Many people dream of having a house in a foreign country for many reasons, ranging from having their own holiday home to making a savvy investment.
But regardless of why you want to buy property overseas, it can be a complicated and risky venture. So, what do you need to know for the best chances of success?
In this article, we’ll share three tips for buying a house abroad.
1. Get your finances in check
Foreign mortgage providers might be able to offer you a lower repayment rate. But on the other hand, you won’t have to worry about fluctuating exchange rates or regulations with a UK lender. Whichever option you choose, you should work on building your credit score so you can get the best rates possible.

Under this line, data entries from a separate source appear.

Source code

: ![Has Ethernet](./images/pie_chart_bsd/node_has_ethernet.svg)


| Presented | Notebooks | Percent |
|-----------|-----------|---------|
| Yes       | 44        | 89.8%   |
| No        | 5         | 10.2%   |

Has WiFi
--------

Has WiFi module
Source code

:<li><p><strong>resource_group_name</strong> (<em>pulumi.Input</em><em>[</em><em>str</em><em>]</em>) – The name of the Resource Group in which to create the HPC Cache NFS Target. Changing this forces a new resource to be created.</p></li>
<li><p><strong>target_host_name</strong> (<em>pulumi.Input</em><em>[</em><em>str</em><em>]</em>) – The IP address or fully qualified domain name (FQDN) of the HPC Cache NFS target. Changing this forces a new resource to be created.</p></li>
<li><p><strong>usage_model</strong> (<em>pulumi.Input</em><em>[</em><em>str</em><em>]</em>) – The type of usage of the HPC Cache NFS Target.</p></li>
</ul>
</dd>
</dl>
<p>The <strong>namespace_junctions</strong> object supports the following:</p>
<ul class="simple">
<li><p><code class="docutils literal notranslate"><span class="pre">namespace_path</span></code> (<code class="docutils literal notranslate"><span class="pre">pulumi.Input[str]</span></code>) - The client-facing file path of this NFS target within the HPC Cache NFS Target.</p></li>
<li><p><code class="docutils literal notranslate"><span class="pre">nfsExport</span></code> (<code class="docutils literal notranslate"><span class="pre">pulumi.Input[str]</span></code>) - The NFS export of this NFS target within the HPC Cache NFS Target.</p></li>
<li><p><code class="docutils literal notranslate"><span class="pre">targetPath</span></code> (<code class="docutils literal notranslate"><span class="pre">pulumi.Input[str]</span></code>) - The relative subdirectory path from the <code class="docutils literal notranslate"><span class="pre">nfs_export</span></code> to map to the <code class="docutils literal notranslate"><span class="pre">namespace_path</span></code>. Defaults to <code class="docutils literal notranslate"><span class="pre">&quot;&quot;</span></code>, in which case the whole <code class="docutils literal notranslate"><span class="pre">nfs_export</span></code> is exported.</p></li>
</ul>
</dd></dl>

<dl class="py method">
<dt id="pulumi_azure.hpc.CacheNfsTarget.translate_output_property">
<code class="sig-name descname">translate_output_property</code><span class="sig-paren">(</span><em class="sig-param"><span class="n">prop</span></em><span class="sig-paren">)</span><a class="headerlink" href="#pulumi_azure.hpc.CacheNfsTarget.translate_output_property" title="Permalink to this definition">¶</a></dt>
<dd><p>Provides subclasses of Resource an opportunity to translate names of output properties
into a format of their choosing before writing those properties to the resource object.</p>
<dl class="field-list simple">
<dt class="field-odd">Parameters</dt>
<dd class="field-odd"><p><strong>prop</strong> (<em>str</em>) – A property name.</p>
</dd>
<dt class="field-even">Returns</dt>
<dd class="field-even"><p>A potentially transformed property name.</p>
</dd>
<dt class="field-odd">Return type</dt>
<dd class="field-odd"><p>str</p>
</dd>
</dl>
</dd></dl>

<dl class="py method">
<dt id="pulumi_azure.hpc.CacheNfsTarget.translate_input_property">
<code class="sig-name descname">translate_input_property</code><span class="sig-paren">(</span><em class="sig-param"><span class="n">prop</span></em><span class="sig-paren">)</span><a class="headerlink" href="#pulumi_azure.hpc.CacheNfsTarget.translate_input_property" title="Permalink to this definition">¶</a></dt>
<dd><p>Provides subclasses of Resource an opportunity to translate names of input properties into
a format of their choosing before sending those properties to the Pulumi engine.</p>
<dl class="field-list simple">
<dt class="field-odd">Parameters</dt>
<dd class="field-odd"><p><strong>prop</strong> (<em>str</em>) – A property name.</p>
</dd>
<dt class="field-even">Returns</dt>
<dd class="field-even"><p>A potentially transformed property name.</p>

Deposits are often larger percentages of the property value overseas, so it’s wise to save as much as possible. You’ll also have to contend with extra costs when buying property overseas, such as shipping costs, international bank transfer fees and additional legal fees. Having a larger pile of savings will help with all of this.
2. Understand the risks
Purchasing property is risky, even in the UK. But you’ll have to deal with extra risks when you’re buying a house abroad, including but not limited to:
- No UK regulations: Since property transactions outside the UK aren’t regulated by the Financial Conduct Authority (FCA), it could be much harder to gain compensation should anything go wrong. For this reason, it could be wise to use a UK-based mortgage provider.
- Unfamiliar laws: Some countries have laws that might seem strange or even unfair to Brits, so don’t take anything for granted or you might get caught unaware. Ensure you work with a lawyer who’s familiar with the local law and conducting international transactions.
- Poor communication: You could fall into costly misunderstandings if you’re not fluent in the local language. You’ll need to employ someone else to help make sure communication goes smoothly. Ideally, your lawyer should speak the language – but you’ll still need a translator if not.
3. Get independent advice
Only take advice from people that are completely removed from the other parties in the transaction, including the seller, developer and estate agent. You don’t need to be paranoid, yet you should also be aware that taking advice from people recommended by others involved in the deal might not have your best interests in mind.
Consider working with a registered UK legal firm that specialises in international transactions and property conveyancing. The alternative is to find English-speaking professionals in the country, which you can do via the British Embassy website.
Buying a house abroad isn’t without its challenges and risks. But you can give yourself a better chance of success by implementing our tips above.